You probably don't use Telegram channels much. There are some drug and prostitution related channels you can search for but they disappear rather quickly or are totally empty.
Christo Grozev shared screenshots of a few CSAM channels yesterday, but if you search for them, they do not seem to exist.
Telegram clearly does less pre-moderation than Facebook, but they are smaller and have less computing and they do not seem to rely on the masses of Nigerian moderators that work for 5$/day as Facebook does.
For the past few weeks I've been using Telegram to create my own cool sticker and when talking with people in whatsapp (eughh) I find myself having trouble finding the words my telegram stickers would mean
Telegram is mostly used by people in the US for drug deals and chatting with people in Eastern Europe, so it's very common to believe it's a secure messenger.
Amplified by journalists, and most frustratingly to me even some techies that just can't be bothered to properly examine all available facts despite their technical capabilities to examine them.

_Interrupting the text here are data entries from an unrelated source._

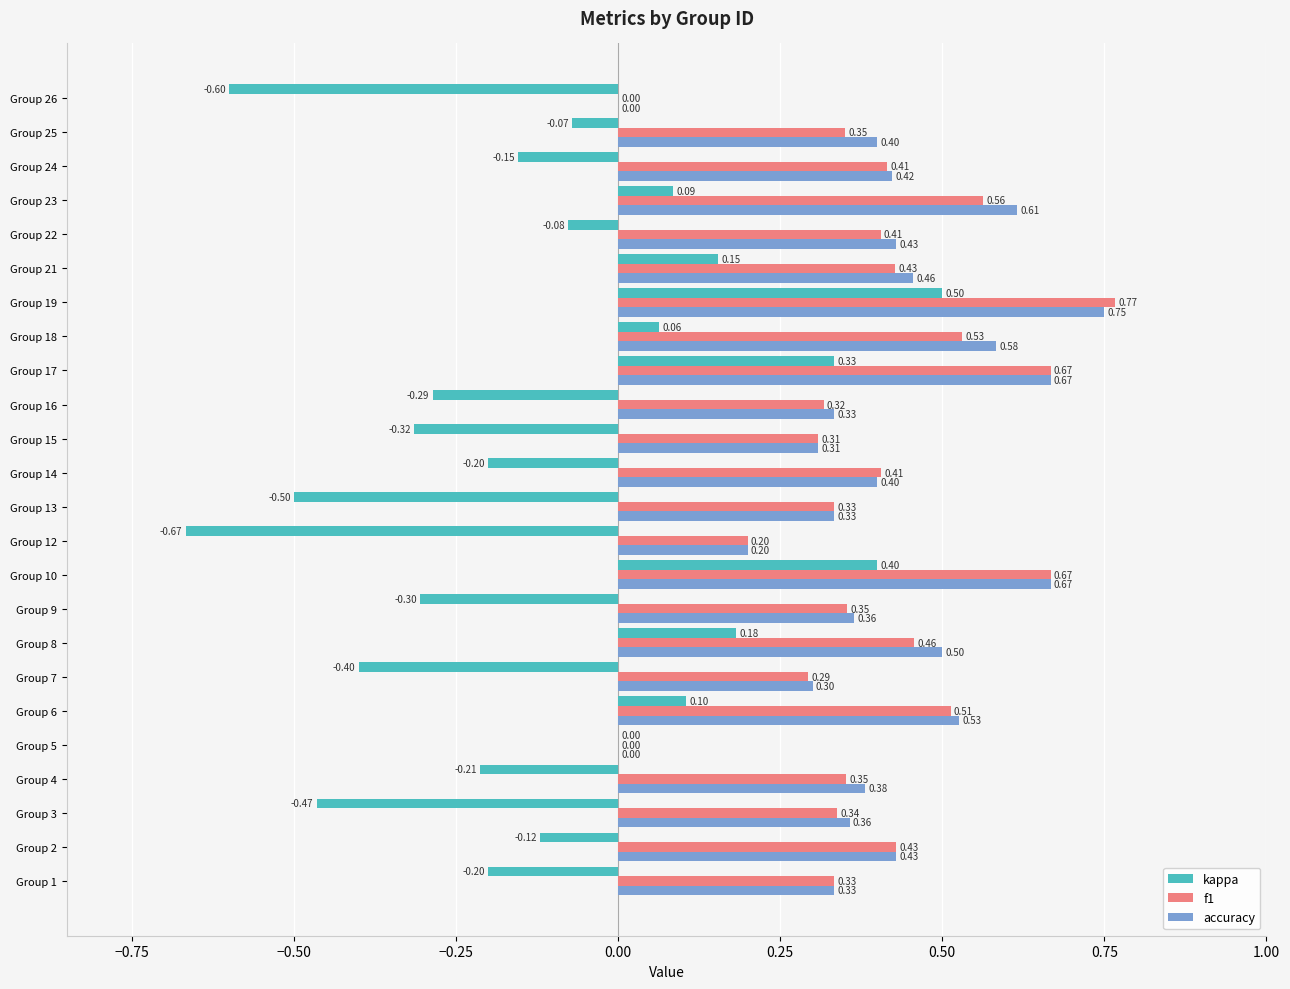

Between Group 7 and Group 24, which series saw the biggest shift?

kappa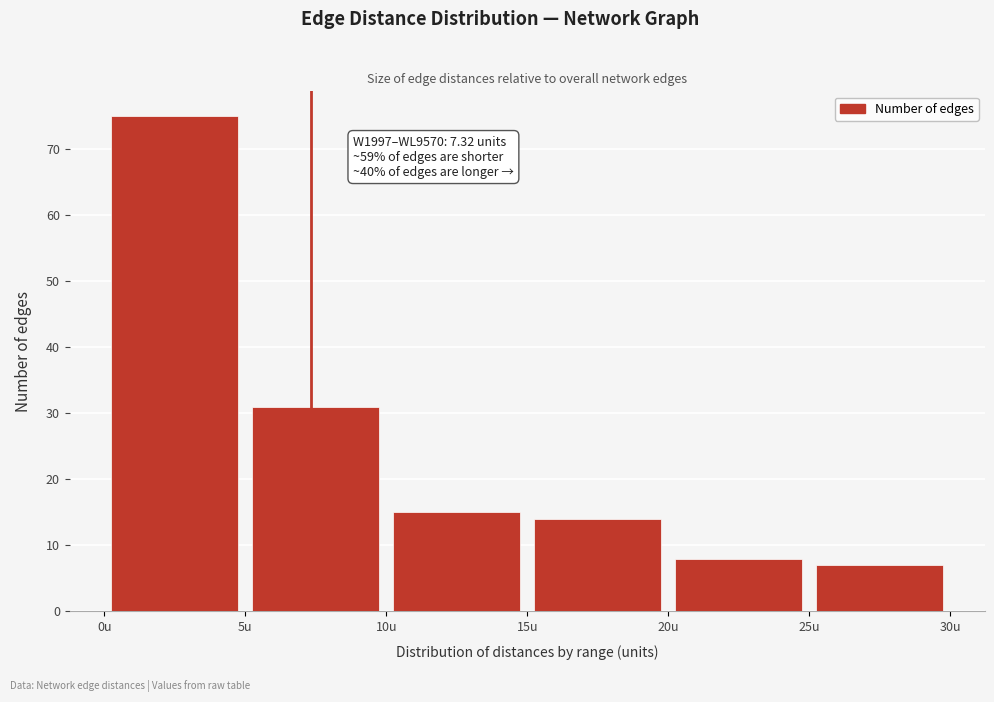

Which range on the x-axis has the tallest bar?

0 to 5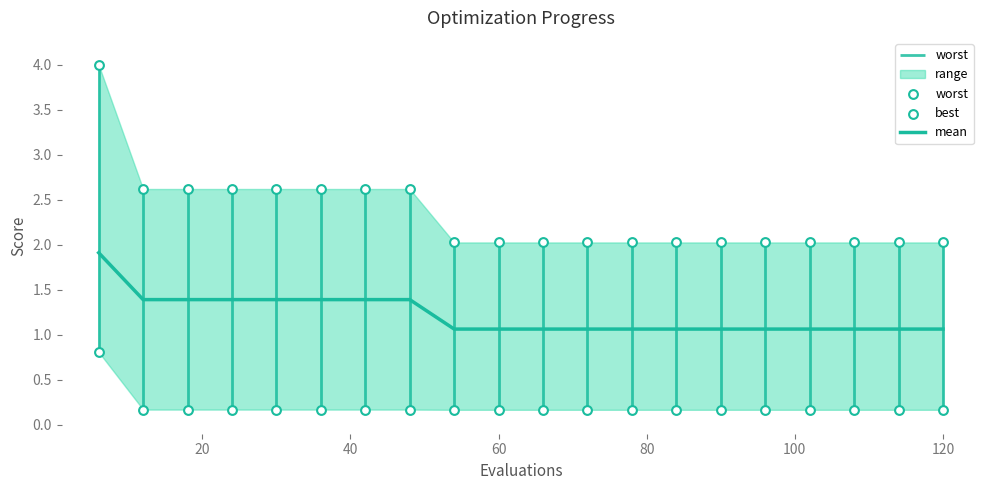

Which series contains the highest Y value?

worst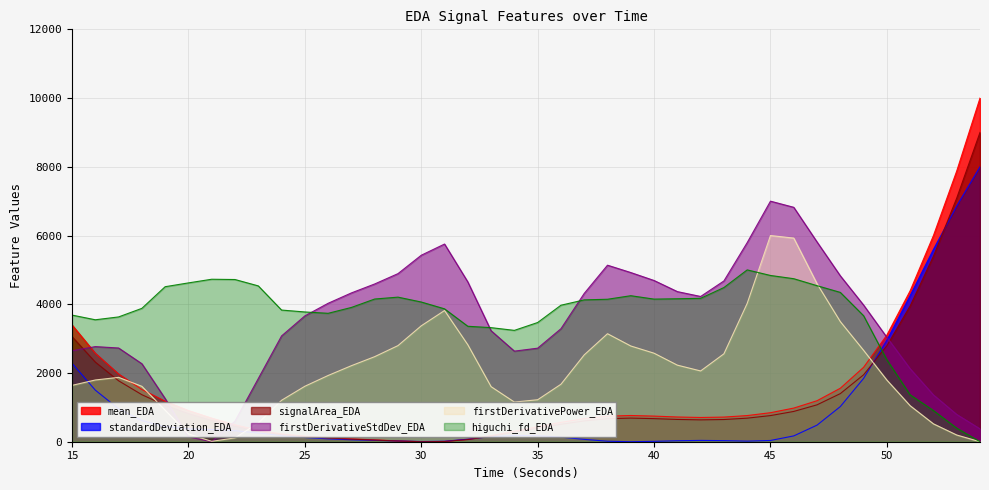

What is the spread (max minus min) of values at 52?

5479.0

100% this. most people do not realize that all those non-secrete messages from private chats and group chats are stored in database that people at telegram has access to.
I’d guess (not gonna test it but it feels reasonable) that “almost every non-techie” has a very vague idea of what e2ee even is, so it’s not clear where the worst part comes from. Pretty sure the best ideas they have about security are from hacker movies best case on average.
BS. Vast majority of non-tech users do not, for a simple reason that they can't know it even if they cared, and they do not. Even tech users can't be bothered to read links to the faq on tg site.
There is so much misinformation around telegram that alone made me trust it more (if a known liar tries to discredit something, it increases chances of it being good--it is about comments here on HN).